Going back to the original discussion with my students, I decided to do a critical reflection about single stories. I invited students to think about their single stories with the following two questions:
- What is your single story?
- How/why is it created?
Interestingly it was not easy to answer these two questions, hence I decided to give them a task in groups to identify a current issue that they know from a single perspective only and to look for a counter perspective of the same issue. For example, illegal immigrants, jobs being taken by foreigners, ivy league universities, the world wars etc. This strategy stirred up a lot of conversations and helped students to identify some of their single stories:
- Thin is beautiful
- Top universities better jobs
- Ukraine is unjustified but Iraq is justified
- China is a communist country
- Diet to lose weight
- Japanese are suicidal
- French people are snobs
- Women are weak
- Showing skin is asking for it
- Men should not cry
These are some of the examples my students came up with. This made me think, do I have a single story, yes, I do.

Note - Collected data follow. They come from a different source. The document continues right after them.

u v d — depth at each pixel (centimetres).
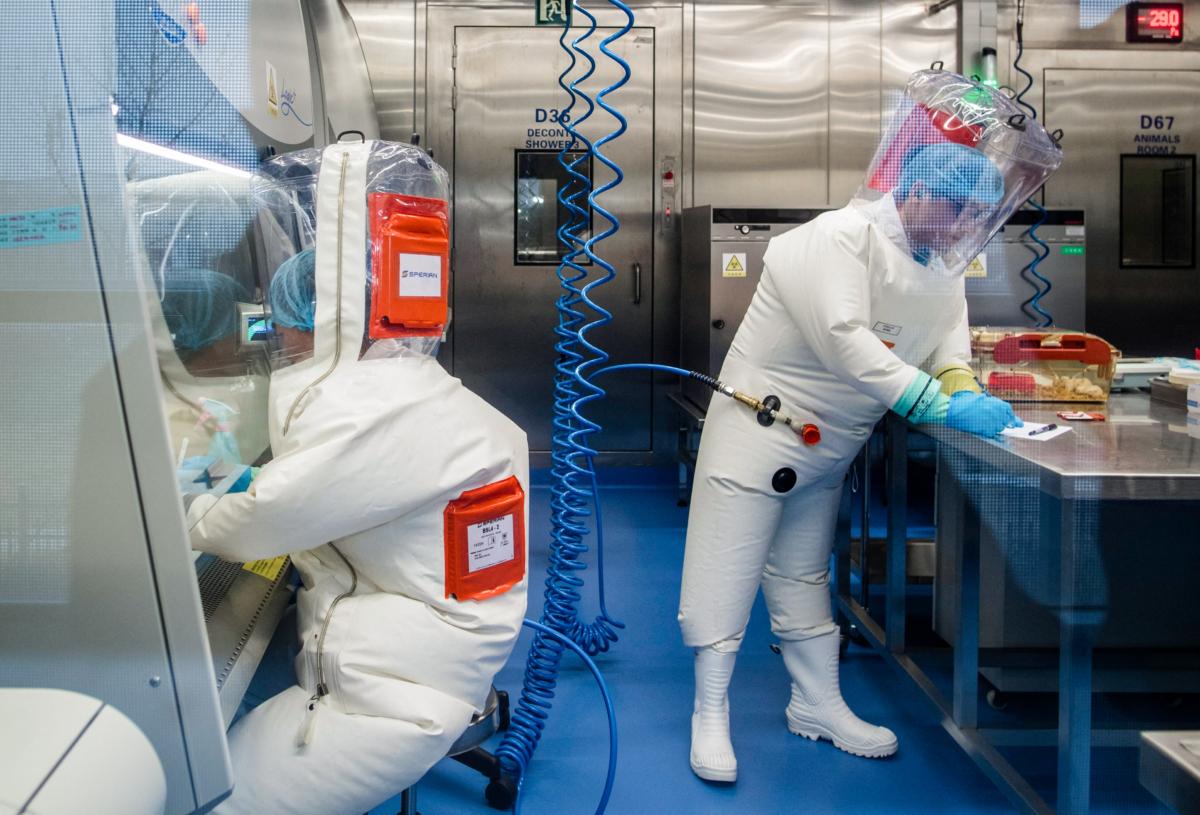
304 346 138
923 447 244
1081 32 482
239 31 171
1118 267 491
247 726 133
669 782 208
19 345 100
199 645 105
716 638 209
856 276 186
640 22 474
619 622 293
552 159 479
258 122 181
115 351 100
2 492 102
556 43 473
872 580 291
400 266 132
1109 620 227
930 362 213
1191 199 489
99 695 105
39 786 71
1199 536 223
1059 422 206
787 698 250
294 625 167
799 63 479
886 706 246
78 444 102
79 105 97
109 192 98
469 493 136
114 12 98
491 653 139
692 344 445
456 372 489
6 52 95
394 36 472
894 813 196
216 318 154
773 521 206
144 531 103
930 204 179
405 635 132
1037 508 214
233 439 141
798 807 198
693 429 402
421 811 195
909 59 480
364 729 128
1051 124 486
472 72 474
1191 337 495
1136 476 152
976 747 192
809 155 483
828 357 188
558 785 206
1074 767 161
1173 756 71
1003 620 230
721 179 483
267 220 154
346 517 125
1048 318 410
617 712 240
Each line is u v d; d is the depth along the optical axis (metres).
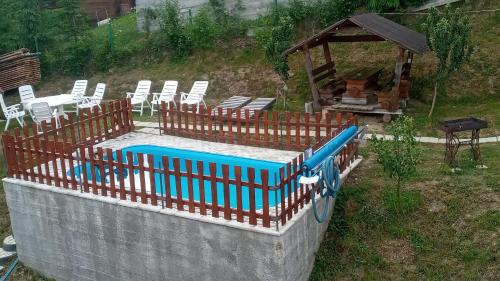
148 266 8.69
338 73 16.48
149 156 8.30
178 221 8.13
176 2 21.11
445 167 9.95
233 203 8.75
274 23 18.61
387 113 13.40
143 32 22.08
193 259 8.17
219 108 12.02
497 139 11.50
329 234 8.98
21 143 9.91
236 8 20.23
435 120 13.19
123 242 8.84
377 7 17.67
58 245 9.73
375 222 8.83
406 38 13.27
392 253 8.35
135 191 8.65
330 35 14.41
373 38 14.63
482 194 8.88
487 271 7.72
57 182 9.54
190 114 12.50
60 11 22.45
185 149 11.67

My single story is-iPhones are the best! It struck me hard as I always believed that iPhones are the best phones, I have never bothered to look or research other phones in the market. I have created a single story that even makes me get into the debate of android vs IOS with my close friends and family! This is an insignificant example. The bigger danger of single stories is far more disturbing as it harbours inequality and prejudice. These stories generalize and marginalize people and justify a culture of dominance, discrimination and indifference.

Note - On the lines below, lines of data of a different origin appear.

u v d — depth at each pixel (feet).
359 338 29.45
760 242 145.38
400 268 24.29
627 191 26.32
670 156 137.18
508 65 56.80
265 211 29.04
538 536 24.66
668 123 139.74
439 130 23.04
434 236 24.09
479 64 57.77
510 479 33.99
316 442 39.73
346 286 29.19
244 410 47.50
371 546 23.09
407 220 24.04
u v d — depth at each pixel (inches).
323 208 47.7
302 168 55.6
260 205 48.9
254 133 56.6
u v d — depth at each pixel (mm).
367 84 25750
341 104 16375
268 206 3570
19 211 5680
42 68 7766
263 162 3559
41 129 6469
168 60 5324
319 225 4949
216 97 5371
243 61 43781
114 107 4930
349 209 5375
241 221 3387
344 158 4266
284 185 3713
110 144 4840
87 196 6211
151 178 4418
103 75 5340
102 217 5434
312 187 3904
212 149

Single stories can be challenged by recognising the purpose and the people behind propagating these one-sided stories. Another of avoiding single stories is to develop nuanced thinking-accepting multiple perspectives. Critical thinking isn’t enough, it must be complemented with nuanced thinking. This will help widen our perspectives and embrace conflicting points of view.
I leave you with a simple exercise, next time you meet a person from a different culture, religion, language or ethnicity, try not to assume or generalize their persona. Take the leap of faith and challenge dogmas that have penetrated your psyche. Single stories have the power to distort your mind, spirit and even soul, crush them before they crush you. Introspect today and answer my question ‘What is your single-story?’